#### ABOUT THIS EXERCISE
Below are the records; give again exactly the lines from the one containing "(estimated), two decimals." through the one containing "3: (151, 97, 37.61)", leaving out pictures.

Records contained in a dataset
[Start of section]

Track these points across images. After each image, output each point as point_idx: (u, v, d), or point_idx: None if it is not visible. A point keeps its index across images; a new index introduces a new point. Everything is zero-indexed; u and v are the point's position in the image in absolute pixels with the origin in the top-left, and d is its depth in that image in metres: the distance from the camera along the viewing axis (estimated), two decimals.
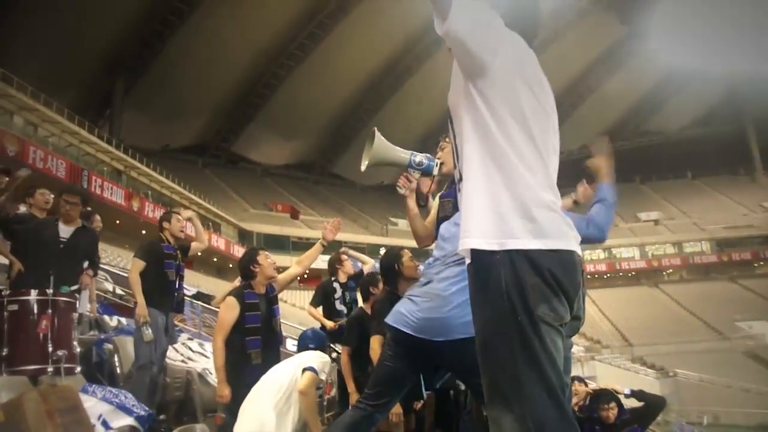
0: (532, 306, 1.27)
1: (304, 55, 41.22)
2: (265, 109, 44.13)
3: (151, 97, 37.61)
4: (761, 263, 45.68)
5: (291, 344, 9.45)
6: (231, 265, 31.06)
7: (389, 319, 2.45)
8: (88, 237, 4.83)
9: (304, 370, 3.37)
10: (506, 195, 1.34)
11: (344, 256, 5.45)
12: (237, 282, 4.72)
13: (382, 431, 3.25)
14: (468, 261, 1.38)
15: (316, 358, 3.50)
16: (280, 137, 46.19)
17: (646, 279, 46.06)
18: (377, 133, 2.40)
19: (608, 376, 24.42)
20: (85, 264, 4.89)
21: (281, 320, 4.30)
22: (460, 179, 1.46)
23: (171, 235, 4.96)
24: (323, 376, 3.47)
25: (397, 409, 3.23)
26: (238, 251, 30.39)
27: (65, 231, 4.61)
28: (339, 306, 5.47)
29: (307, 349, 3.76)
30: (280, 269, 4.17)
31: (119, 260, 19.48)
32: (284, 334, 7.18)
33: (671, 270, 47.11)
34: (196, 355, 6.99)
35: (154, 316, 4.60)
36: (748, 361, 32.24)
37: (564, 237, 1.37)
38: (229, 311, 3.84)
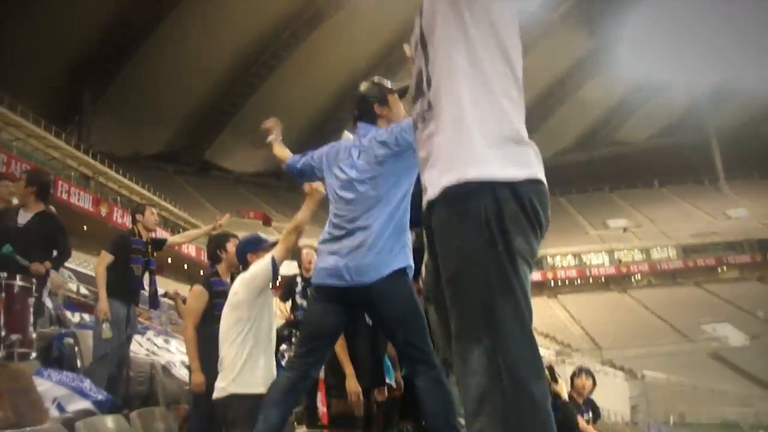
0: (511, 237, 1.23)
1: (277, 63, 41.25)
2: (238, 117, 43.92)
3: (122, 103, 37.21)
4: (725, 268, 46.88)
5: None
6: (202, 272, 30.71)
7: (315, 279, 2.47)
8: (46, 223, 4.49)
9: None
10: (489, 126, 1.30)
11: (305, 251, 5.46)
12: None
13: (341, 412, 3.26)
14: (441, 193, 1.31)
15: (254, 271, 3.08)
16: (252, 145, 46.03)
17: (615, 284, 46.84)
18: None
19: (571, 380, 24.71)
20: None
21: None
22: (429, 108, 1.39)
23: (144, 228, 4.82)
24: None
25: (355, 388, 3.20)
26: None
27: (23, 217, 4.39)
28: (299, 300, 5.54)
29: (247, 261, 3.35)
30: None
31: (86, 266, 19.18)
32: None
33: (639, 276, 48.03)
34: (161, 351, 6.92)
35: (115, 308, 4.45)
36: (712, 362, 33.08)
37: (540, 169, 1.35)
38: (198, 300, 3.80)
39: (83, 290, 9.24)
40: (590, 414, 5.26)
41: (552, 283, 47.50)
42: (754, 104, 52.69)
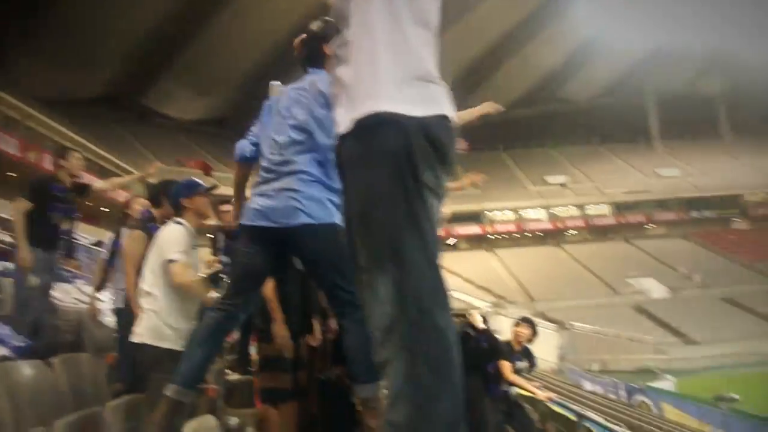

[End of section]
[Start of section]

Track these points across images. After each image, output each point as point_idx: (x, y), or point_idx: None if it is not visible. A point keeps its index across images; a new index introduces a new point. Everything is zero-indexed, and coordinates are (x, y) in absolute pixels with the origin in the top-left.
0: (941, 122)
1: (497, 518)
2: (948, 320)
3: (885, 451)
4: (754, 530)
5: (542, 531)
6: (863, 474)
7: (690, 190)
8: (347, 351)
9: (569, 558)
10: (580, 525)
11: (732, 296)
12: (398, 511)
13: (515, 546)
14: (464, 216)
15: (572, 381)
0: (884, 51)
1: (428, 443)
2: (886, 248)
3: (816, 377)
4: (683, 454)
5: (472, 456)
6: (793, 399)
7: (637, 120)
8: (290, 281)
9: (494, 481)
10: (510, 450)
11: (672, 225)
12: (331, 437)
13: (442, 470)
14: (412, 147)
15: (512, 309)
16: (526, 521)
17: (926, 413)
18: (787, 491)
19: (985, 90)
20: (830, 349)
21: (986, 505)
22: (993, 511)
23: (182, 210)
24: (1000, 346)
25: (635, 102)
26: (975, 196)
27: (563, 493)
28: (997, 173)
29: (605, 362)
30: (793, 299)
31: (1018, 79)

[End of section]

#### FINAL ANSWER
Track these points across images. After each image, output each point as point_idx: (u, v, d), or point_idx: None if it is not visible. A point keeps its index across images; a new index introduces a new point. Everything is zero-indexed; u and v are the point's position in the image in absolute pixels with the origin in the top-left, and d is its depth in that image in metres: the distance from the camera along the viewing axis (estimated), two decimals.
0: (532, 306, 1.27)
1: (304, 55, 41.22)
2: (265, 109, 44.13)
3: (151, 97, 37.61)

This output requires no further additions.